Massachusetts moves ahead with civics education law


A law requiring all public schools to integrate civics courses into their curriculum was unanimously passed by the Massachusetts House on Wednesday, May 30. The law, if also passed by the Senate, would require Massachusetts public schools to teach classes on the U.S. Constitution, the electoral process, and media literacy.

According to a press release on the law, the new courses would “create avenues for students to further engage in the subject.”

The House version of the law would create a Civics Project Trust Fund to back the civics classes that would be added to the original curricula of Massachusetts schools.

Along with additional courses, the trust fund would be used to create the “Commonwealth Civics Challenge.” The challenge encourages students to be competitive in their courses and display research projects that showcase their knowledge.

A proper civics education would be “an important step toward ensuring that Massachusetts students are adequately prepared for the responsibilities of citizenship,” according to the release.

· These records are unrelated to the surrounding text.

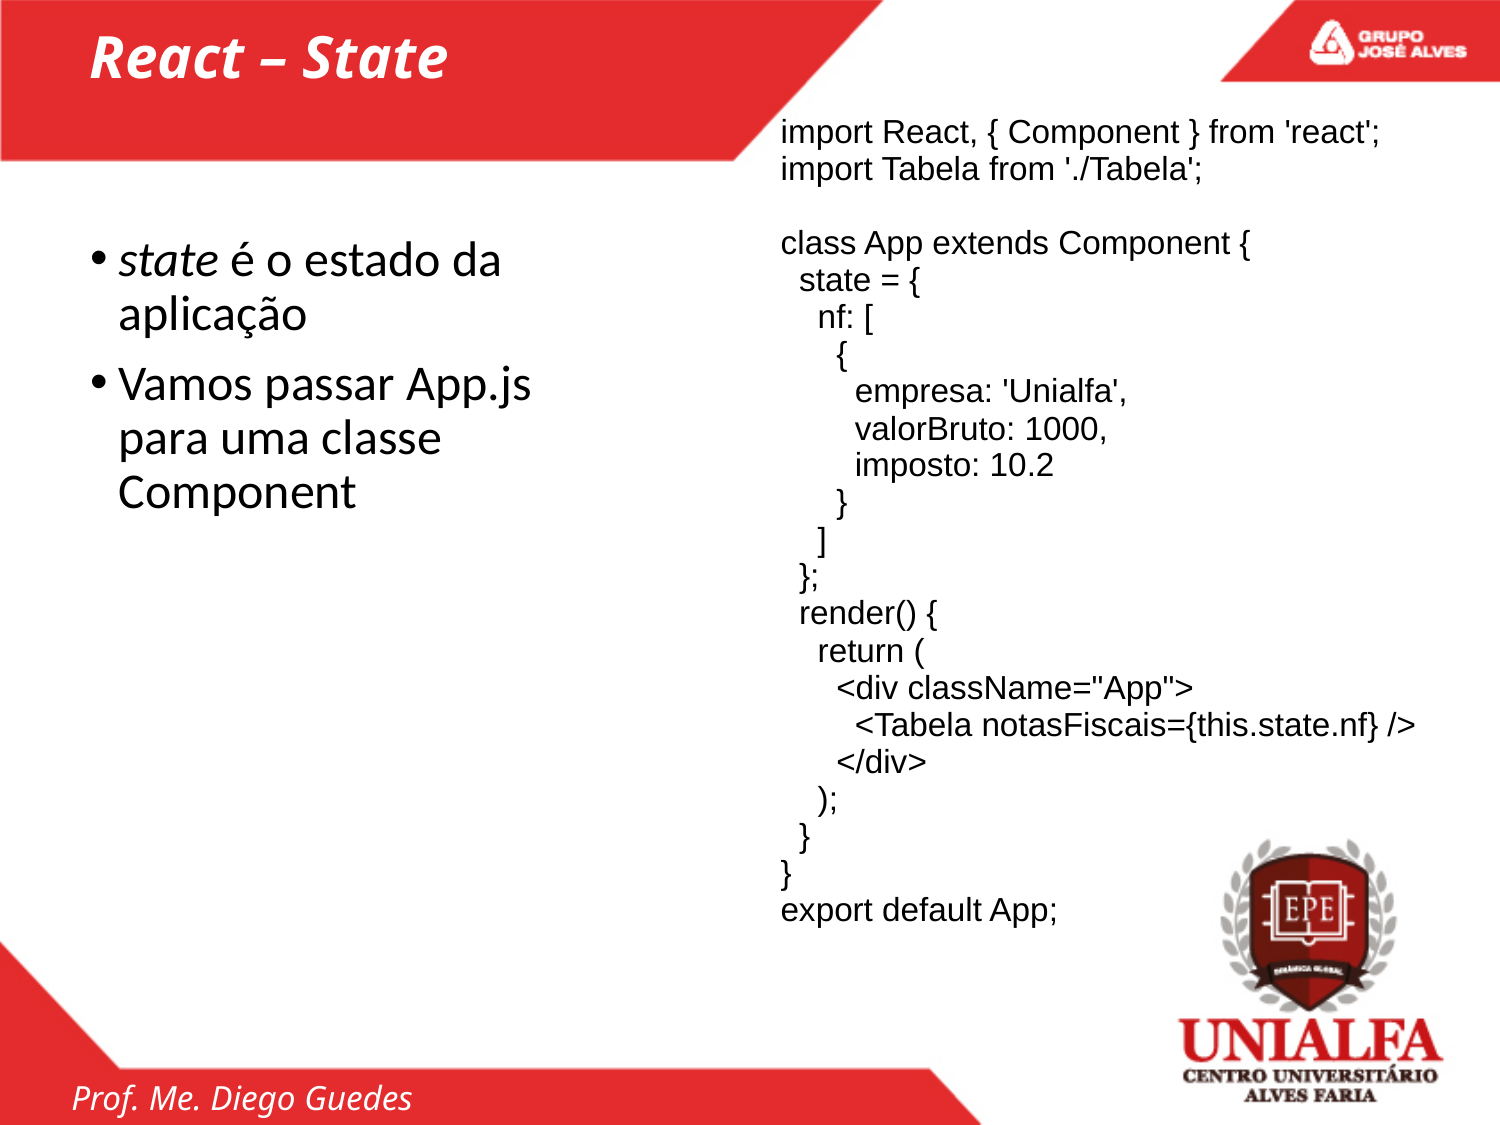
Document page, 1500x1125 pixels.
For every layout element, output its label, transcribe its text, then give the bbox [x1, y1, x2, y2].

picture [0, 0, 1500, 1125]
text_box Prof. Me. Diego Guedes [56, 1070, 711, 1125]
text_box React – State [75, 12, 740, 98]
text_box import React, { Component } from 'react'; import Tabela from './Tabela'; class App extends Component { state = { nf: [ { empresa: 'Unialfa', valorBruto: 1000, imposto: 10.2 } ] }; render() { return ( <div className="App"> <Tabela notasFiscais={this.state.nf} /> </div> ); } } export default App; [765, 106, 1500, 1045]
list state é o estado da aplicação Vamos passar App.js para uma classe Component [75, 225, 638, 933]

State Representative Dylan Fernandes (D-Falmouth), a staunch supporter of the law, is quoted by the release advocating for the importance of a quality civics education during the meeting. “The strength of our democracy is dependent on a civically engaged and well-informed electorate,” said Fernandes. “Over the past year, young people have proven that when they get involved in politics they transform the debate; this legislation will empower the leaders of tomorrow.”

Attorney General Maura Healey has been a consistent and active champion of civics education, and her office will be reviewing the law.